She looked after him, a little amazed. She was conscious of a feeling of slow anger. His aloofness repelled her, was utterly inexplicable. For once it was she who was being badly treated. Her moment of exhilaration had passed. She sat down in the lounge; her satchel, filled with mille franc notes, lay upon her lap unheeded. She sat there thinking, seeing nothing of the crowds of fashionably dressed women and men passing in and out of the hotel; of the gaily-lit square outside, the cool green of the gardens, the café opposite, the brilliantly-lit Casino. She was back again for a moment in England. The strain of all this life, whipped into an artificial froth of pleasure by the constant excitement of the one accepted vice of the world, had suddenly lost its hold upon her. The inevitable question had presented itself. She was counting values and realising....

When at last she rose wearily to her feet, Hunterleys was passing through the hall of the hotel, on his way out. She looked at him with aching heart but she made no effort to stop him. He had changed his clothes for a dark suit and he was also wearing a long travelling coat and tweed cap. She watched him wistfully until he had disappeared. Then she turned away, summoned the lift and went up to her rooms. She rang at once for her maid. She would take a bath, she decided, and go to bed early. She would wash all the dust of these places away from her, abjure all manner of excitement and for once sleep peacefully. In the morning she would see Henry once more. Deep in her heart there still lingered some faint shadow of doubt as to Draconmeyer and his attitude towards her. It was scarcely possible that he could have interfered in any way, and yet.... She would talk to her husband face to face, she would tell him the things that were in her heart.

She rang the bell for the second time. Only the femme de chambre answered the summons. Madame's maid was not to be found. Madame had not once retired so early. It was possible that Susanne had gone out. Could she be of any service? Violet looked at her and hesitated. The woman was clumsy-fingered and none too tidy. She shook her head and sent her away. For a moment she thought of undressing herself. Then instead she opened her satchel and counted the notes. Her breath came more quickly as she looked at the shower of gold and counted the many oblong strips of paper with their magic lettering. At last she had it all in heaps. There were the twenty-five mille he had left with her, and the seventy-five mille she had borrowed from him. Then towards her own losses there was another mille, and a matter of five hundred francs in gold. And all this success, her wonderful recovery, had been done so easily! It was just because she had had the pluck to go on, because she had followed her vein. She looked at the money and she walked to the window. Somewhere a band was playing in the distance. Little parties of men and women in evening dress were strolling by on their way to the Club. A woman was laughing as she clung to her escort on the opposite side of the road, by the gardens.
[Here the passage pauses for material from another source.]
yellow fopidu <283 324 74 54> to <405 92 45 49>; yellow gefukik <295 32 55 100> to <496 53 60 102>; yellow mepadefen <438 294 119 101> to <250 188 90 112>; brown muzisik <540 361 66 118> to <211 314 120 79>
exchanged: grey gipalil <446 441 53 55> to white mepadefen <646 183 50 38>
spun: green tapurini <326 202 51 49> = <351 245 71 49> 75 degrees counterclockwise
Across at the Café de Paris the people were going in to supper. The spirit of enjoyment seemed to be in the air—the light-hearted, fascinating, devil-may-care atmosphere she knew so well. Violet looked back into the bedroom and she no longer had the impulse to sleep. Her face had hardened a little. Every one was so happy and she was so lonely. She stuffed the notes and gold back into her bag, looked at her hat in the glass and touched her face for a moment with a powder-puff. Then she left the room, rang for the lift and descended.

"I am going into the Club for an hour or so, if I am wanted," she told the concierge as she passed out.


Hunterleys, on leaving the hotel, walked rapidly across the square and found David waiting for him on the opposite side.

"Felicia will be late," the latter explained. "She has to get all that beastly black stuff off her face. She is horribly nervous about Sidney and she doesn't want you to wait. I think perhaps she is right, too. She told me to tell you that Monsieur Lafont himself came to her room and congratulated her after the curtain had gone down. She is almost hysterical between happiness and anxiety about Sidney. Where's your man?"

"I asked him to be a little higher up," Hunterleys replied. "There he is."

They walked a few steps up the hill and found Richard Lane waiting for them in his car. The long, grey racer looked almost like some submarine monster, with its flaring head-lights and torpedo-shaped body which scarcely cleared the ground.

"Ready for orders, sir," the young man announced, touching his cap.